Document:
※ ※ ※

Can new fuels make aviation green?

For many people, especially in rich countries, flying in planes amounts to the largest share of their personal carbon footprint. When I calculated my own footprint, flying amounted to about half of my emissions. A round trip from New York City to London emits around 1000 kilograms of carbon dioxide, more than many people in the world emit in a year.

Overall, global aviation makes up a much smaller proportion of total greenhouse gas emissions — just over 2 per cent in 2022. Yet cutting emissions from aviation is one of the most challenging aspects of the path to net zero. As demand for aviation fuel increases and other sectors become cleaner, flying is expected to make up an ever-increasing share of emissions.

What’s to be done? In this month’s Fix the Planet, I’ll look at the promise and perils of the so-called “sustainable aviation fuels” in which the aviation industry has placed its green hopes. I’ll focus in particular on a type of fuel made with captured CO₂ and hydrogen, which I saw firsthand during a reporting trip to a plant in Canada. Such “electro fuels” have so far been made only in trifling amounts but may soon be produced by the hundreds of millions of litres in plants around the world.

※ ※ ※

Recorded data:
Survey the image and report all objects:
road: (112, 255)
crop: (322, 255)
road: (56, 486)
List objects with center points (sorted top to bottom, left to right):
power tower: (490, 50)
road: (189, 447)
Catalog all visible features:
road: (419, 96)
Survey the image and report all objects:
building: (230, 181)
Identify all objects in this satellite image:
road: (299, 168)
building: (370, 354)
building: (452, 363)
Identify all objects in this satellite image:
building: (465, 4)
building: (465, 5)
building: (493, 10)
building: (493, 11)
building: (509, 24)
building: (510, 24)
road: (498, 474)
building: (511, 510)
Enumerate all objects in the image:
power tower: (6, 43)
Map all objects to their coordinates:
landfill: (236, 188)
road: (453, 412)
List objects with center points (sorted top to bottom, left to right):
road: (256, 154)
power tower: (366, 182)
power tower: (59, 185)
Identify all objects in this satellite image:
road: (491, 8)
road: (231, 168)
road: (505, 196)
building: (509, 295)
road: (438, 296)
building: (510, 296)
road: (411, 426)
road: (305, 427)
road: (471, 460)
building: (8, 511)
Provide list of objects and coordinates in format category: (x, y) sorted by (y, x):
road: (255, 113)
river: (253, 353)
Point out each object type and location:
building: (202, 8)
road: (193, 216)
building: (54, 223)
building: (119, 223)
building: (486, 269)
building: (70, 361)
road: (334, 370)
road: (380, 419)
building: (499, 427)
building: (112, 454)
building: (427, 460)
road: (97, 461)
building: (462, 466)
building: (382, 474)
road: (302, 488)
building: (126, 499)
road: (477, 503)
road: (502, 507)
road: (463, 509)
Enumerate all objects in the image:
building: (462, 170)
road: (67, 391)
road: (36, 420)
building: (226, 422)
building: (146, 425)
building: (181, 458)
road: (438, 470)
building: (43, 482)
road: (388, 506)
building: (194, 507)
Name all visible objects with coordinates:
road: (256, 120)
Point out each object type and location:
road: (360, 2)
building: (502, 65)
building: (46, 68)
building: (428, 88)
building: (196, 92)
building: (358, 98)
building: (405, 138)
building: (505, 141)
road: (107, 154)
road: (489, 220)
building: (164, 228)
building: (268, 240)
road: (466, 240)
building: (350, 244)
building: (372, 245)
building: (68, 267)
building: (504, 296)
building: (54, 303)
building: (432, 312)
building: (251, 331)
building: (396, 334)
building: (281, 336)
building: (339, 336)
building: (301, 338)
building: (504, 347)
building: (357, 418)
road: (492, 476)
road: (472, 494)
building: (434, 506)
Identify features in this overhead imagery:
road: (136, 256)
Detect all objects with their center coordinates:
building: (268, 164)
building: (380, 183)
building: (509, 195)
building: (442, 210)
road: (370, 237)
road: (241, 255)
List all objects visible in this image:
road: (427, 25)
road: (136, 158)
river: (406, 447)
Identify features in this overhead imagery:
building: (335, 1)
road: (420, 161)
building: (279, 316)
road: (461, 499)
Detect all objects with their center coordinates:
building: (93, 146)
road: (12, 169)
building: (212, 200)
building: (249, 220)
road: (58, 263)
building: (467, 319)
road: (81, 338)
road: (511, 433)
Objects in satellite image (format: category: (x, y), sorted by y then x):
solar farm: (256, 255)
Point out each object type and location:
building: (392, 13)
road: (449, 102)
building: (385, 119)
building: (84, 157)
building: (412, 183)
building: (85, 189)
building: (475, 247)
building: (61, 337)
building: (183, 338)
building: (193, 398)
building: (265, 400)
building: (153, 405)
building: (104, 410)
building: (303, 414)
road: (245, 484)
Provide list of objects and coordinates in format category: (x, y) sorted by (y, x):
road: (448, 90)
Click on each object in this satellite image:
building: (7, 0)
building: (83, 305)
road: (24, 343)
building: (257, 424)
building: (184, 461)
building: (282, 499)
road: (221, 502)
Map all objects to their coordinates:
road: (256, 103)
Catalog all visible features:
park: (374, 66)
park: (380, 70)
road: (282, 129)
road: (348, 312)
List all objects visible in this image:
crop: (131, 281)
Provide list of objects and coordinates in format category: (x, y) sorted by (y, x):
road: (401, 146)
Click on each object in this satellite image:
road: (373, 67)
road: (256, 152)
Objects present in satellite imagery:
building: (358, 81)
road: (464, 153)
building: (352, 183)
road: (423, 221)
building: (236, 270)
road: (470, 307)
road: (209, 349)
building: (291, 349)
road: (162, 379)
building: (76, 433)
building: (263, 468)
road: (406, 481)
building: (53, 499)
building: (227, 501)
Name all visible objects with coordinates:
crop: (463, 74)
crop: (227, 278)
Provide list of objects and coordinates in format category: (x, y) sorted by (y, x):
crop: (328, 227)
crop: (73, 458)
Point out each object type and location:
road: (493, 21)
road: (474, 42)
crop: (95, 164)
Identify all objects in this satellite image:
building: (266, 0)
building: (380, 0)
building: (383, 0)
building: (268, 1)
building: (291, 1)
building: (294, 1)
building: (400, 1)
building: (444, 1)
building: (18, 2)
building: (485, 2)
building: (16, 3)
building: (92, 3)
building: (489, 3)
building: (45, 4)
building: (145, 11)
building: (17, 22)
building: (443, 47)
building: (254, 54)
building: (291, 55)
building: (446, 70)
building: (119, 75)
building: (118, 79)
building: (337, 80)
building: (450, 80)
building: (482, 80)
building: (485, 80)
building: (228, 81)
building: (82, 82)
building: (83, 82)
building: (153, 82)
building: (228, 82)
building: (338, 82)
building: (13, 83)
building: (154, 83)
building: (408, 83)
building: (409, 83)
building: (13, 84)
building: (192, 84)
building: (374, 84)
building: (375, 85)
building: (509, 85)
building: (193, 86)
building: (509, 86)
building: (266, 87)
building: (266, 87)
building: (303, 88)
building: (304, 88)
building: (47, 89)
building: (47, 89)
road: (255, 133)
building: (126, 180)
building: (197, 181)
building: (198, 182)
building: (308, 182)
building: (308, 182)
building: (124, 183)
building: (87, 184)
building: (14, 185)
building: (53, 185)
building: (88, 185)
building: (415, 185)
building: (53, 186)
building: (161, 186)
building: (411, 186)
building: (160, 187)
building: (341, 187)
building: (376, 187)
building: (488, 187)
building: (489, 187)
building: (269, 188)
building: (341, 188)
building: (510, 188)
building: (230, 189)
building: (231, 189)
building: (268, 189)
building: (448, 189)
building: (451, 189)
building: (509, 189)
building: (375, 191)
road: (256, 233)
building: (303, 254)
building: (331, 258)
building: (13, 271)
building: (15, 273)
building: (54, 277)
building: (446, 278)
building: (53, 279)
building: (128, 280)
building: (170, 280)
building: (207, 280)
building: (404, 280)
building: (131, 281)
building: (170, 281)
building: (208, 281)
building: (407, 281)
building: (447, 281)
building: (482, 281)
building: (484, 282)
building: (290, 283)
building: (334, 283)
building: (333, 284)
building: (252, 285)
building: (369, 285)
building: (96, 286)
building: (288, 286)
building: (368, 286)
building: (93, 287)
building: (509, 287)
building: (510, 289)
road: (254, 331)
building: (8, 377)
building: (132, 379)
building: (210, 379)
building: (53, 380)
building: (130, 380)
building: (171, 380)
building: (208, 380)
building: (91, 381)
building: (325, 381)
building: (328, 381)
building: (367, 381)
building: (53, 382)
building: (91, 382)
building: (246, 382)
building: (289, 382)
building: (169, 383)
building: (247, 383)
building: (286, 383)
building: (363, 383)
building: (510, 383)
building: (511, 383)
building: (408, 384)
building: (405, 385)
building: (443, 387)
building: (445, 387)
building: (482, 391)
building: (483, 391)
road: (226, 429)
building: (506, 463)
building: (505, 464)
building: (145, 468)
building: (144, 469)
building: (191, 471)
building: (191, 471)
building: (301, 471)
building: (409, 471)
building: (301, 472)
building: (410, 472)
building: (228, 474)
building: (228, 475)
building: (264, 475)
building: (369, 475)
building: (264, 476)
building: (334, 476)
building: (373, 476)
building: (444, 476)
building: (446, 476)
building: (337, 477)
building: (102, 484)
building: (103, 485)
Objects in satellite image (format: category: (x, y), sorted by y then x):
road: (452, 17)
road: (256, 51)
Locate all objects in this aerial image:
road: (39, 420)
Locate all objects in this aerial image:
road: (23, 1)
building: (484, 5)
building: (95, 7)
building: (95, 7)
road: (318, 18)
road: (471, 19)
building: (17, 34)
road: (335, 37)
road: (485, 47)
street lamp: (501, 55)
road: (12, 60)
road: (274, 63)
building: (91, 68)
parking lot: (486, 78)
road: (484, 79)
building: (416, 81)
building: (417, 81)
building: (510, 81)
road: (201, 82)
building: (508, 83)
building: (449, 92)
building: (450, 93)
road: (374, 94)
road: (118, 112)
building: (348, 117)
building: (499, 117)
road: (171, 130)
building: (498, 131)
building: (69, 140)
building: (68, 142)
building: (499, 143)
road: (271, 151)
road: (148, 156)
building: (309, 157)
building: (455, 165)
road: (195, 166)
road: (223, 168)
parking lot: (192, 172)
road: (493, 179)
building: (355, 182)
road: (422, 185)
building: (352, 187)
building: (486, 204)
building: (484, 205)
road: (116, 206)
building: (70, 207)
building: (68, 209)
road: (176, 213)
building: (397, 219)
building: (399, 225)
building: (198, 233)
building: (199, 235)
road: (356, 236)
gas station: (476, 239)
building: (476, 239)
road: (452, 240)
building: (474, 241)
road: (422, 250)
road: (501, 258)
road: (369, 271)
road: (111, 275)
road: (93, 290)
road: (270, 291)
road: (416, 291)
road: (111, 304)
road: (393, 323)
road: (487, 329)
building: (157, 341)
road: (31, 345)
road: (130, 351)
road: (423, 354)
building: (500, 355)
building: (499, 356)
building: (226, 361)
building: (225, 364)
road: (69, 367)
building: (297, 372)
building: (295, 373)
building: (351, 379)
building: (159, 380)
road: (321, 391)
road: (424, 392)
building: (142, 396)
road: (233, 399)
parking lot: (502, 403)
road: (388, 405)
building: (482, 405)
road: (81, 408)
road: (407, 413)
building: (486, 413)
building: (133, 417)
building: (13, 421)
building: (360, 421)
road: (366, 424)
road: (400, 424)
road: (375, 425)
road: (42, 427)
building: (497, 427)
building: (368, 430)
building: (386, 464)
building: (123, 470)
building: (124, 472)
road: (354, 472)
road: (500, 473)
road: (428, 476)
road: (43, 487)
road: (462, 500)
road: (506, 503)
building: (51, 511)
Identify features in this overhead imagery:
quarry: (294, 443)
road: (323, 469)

※ ※ ※

The problem:
Echo the part of the aviation fuels piece that begins at the words "Overall, global aviation" and stops after "share of emissions.", word for word. The entries stand apart from the piece on aviation fuels and are not connected to it.

Solution:
Overall, global aviation makes up a much smaller proportion of total greenhouse gas emissions — just over 2 per cent in 2022. Yet cutting emissions from aviation is one of the most challenging aspects of the path to net zero. As demand for aviation fuel increases and other sectors become cleaner, flying is expected to make up an ever-increasing share of emissions.